AIM OF THE EXERCISE:
Return every line of the material below that contains the string "Generatore".

--- INPUT FOR THIS TASK Enclosed Below ---

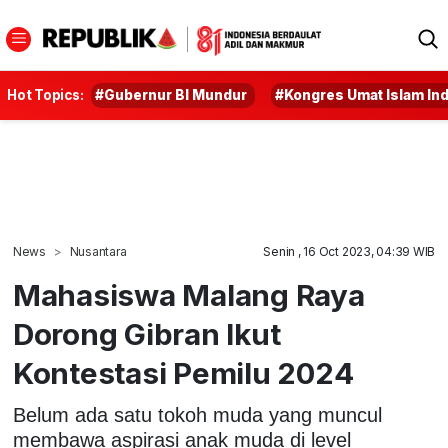
Hot Topics:
#Gubernur BI Mundur
#Kongres Umat Islam In
News
Nusantara
Senin , 16 Oct 2023, 04:39 WIB
Mahasiswa Malang Raya
Dorong Gibran Ikut
Kontestasi Pemilu 2024
Belum ada satu tokoh muda yang muncul
membawa aspirasi anak muda di level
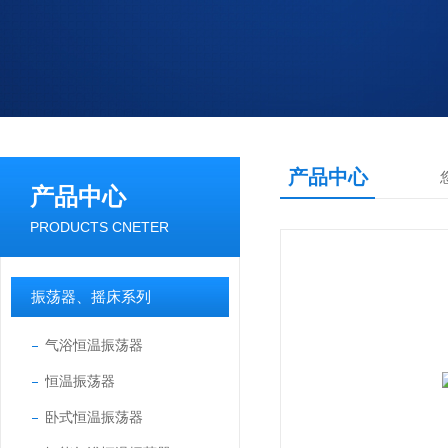
产品中心
产品中心
PRODUCTS CNETER
振荡器、摇床系列
气浴恒温振荡器
恒温振荡器
卧式恒温振荡器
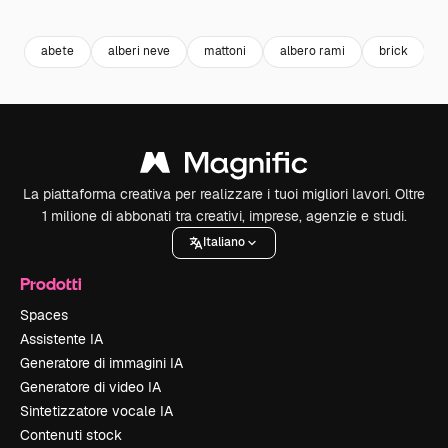
Premium
Premium
Premium
Premium
abete
alberi neve
mattoni
albero rami
brick
La piattaforma creativa per realizzare i tuoi migliori lavori. Oltre
1 milione di abbonati tra creativi, imprese, agenzie e studi.
Italiano
Prodotti
Spaces
Assistente IA
Generatore di immagini IA
Generatore di video IA
Sintetizzatore vocale IA
Contenuti stock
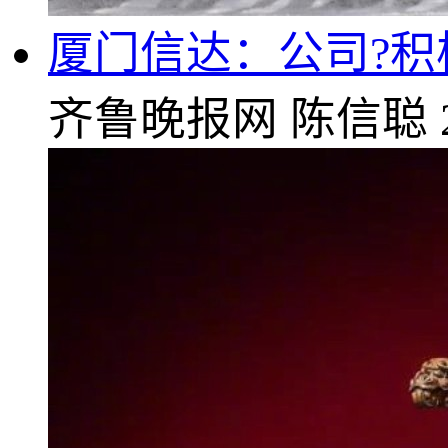
厦门信达：公司?
齐鲁晚报网
陈信聪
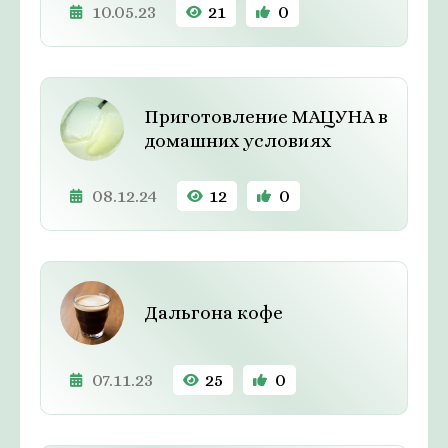
10.05.23
21
0
Приготовление МАЦУНА в
домашних условиях
08.12.24
12
0
Дальгона кофе
07.11.23
25
0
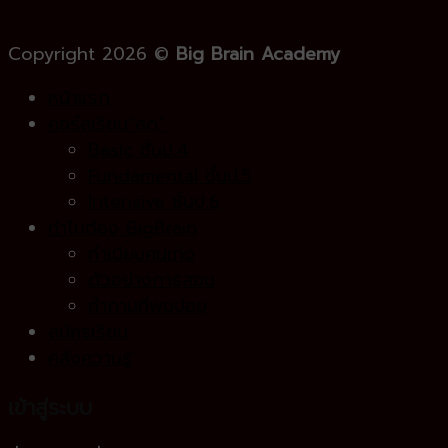
Copyright 2026 ©
Big Brain Academy
หน้าแรก
คอร์สเรียน”สด”
Basic ชั้นป.4
Fundamental ชั้นป.5
Intensive ชั้นป.6
ทำไมต้อง BigBrain
ทำเนียบคนเก่ง
ตัวอย่างการสอน
คำถามที่พบบ่อย
สมัครเรียน
คลังความรู้
เข้าสู่ระบบ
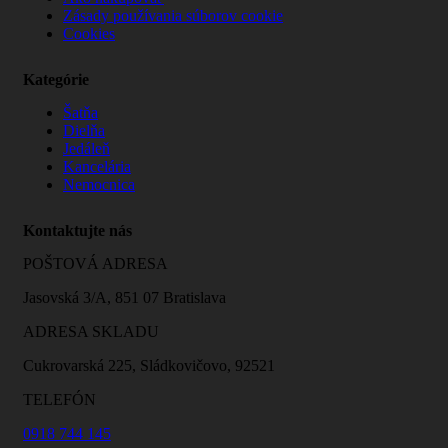
Zásady používania súborov cookie
Cookies
Kategórie
Šatňa
Dielňa
Jedáleň
Kancelária
Nemocnica
Kontaktujte nás
POŠTOVÁ ADRESA
Jasovská 3/A, 851 07 Bratislava
ADRESA SKLADU
Cukrovarská 225, Sládkovičovo, 92521
TELEFÓN
0918 744 145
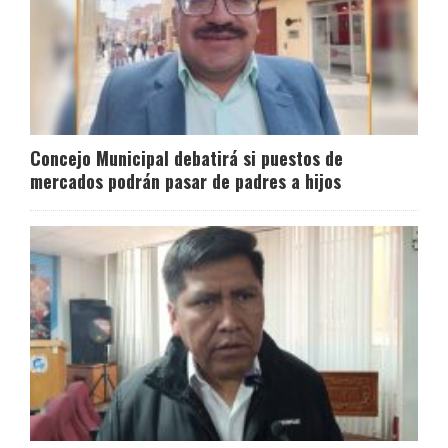
Concejo Municipal debatirá si puestos de
mercados podrán pasar de padres a hijos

--- End of Enclosed INPUT FOR THIS TASK ---

SOLUTION:
Generatore di immagini IA
Generatore di video IA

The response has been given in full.